A cheaper, friendlier alternative to divorce
Mediation is a process that attempts to defuse emotional tension and find areas of agreement that were previously unrecognized. Mediation uses trained professional, often times people that have extensive training in negotiation and the law.
- the mediator assists the couple in coming to an agreement that they themselves must agree to.
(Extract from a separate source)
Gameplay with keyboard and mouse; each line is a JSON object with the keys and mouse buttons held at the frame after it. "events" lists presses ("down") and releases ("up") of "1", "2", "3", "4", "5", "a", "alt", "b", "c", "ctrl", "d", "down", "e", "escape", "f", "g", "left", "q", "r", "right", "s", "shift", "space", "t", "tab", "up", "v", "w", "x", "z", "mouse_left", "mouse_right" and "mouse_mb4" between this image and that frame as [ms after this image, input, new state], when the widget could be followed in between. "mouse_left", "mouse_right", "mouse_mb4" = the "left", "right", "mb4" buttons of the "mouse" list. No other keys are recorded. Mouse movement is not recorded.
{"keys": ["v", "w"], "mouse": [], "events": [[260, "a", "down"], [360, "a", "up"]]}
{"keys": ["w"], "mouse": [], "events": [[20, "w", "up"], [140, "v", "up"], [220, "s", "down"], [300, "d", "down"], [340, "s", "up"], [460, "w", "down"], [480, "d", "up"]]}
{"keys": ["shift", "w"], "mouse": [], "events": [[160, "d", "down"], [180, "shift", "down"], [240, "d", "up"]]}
He or she listens to each party in an informal setting and guides the parties to making decisions
- mediation reduces or eliminates the leverage one party or party’s lawyer can have over the other party
- when mediation is heading toward an unsuccessful conclusion, the parties become acutely aware of the amount of hard work that is lost, and can envision the pending effort and expense litigation will demand
- mediation tends to level the playing field, short-circuiting efforts to wear down one side emotionally, financially and physically by scheduling expensive hearings during litigation
Sometimes couples interact in mediation, therapy or counseling in a setting that they believe is confidential, but the other side can call the therapist as a witness, or subpoena your therapy records and then hire an expert to put a damaging spin on what the records mean. You must be aware of this, and check state laws about confidentiality before you participate.
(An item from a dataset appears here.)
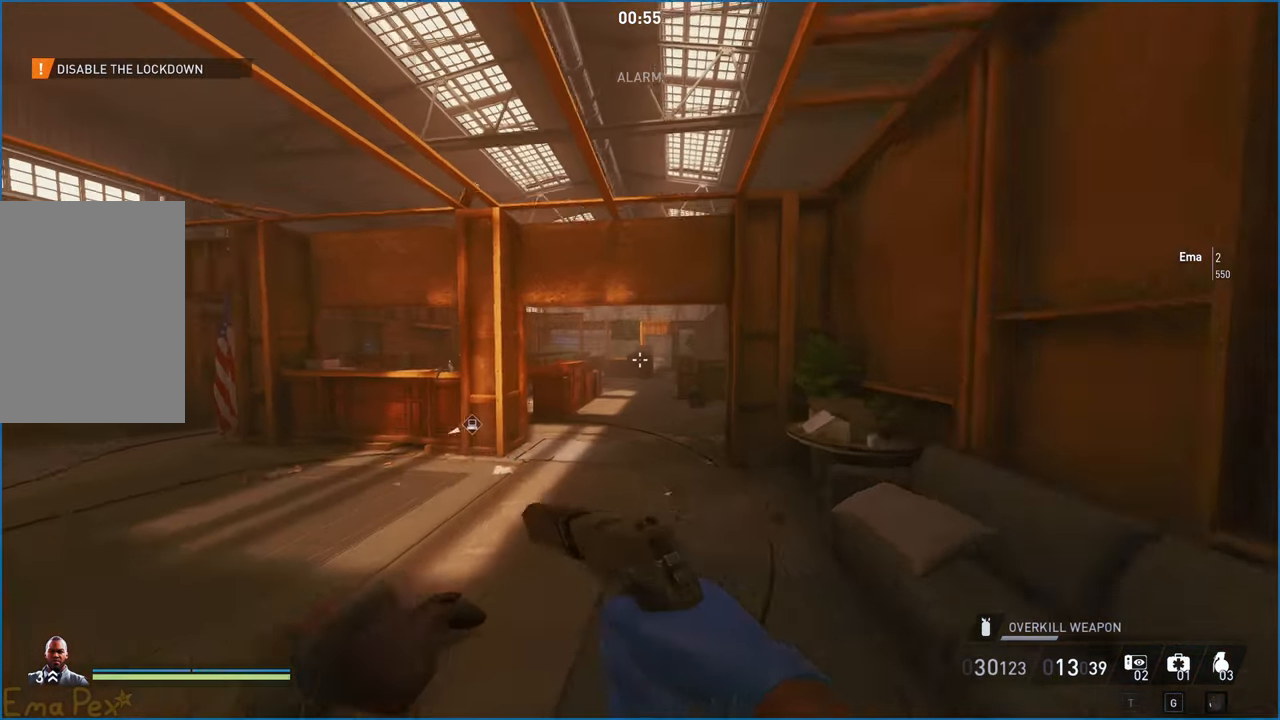
{"keys": ["shift", "w"], "mouse": [], "events": [[120, "space", "down"], [160, "ctrl", "down"], [200, "space", "up"], [300, "ctrl", "up"]]}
If you are in a contested, ugly divorce, your choices can be spun to make you look bad. Having a good lawyer with you can head off these efforts, so asking your attorney to participate in any of these sessions can help you immensely.
- Litigate versus Mediate – in litigation, you spend lots of money, paying for discovery, delays, phone conversations between attorneys and trials. In Mediation, you save money. Often times the combined mediation fees, reviews by attorneys and paperwork preparation can come in under $1,000.00
- Kids caught in the middle – in contested litigated cases, the court will appoint an attorney (guardian ad litem -GAL) for your kids, who can insist on expensive, invasive psychological evaluations of your family. In Mediation, you two determine what is right for them, and they are kept out of the fray
- Decision making – in litigation, the outcome will be decided by the judge. Mediation permits you and your spouse to determine the outcome
- Public versus private – in litigation, some or all of the record can be public record. Details can make their way onto the internet. Sensitive declarations or accusations can become public. In Mediation, you maintain your reputation, no declarations are made public. It often is a confidential process
- Property division – in litigation, aggressive attorneys frequently go for the jugular. Judges can be unpredictable, and one side may attempt to wear down the other side. It is common that one or both spouses are even angrier after a trial. In Mediation, the mediator helps you negotiate a fair settlement. The negotiated settlement from mediation is more likely to be complied with
Do what you can to avoid litigation. Also, do not overlook the need to update your will before the ink dries on the divorce decree.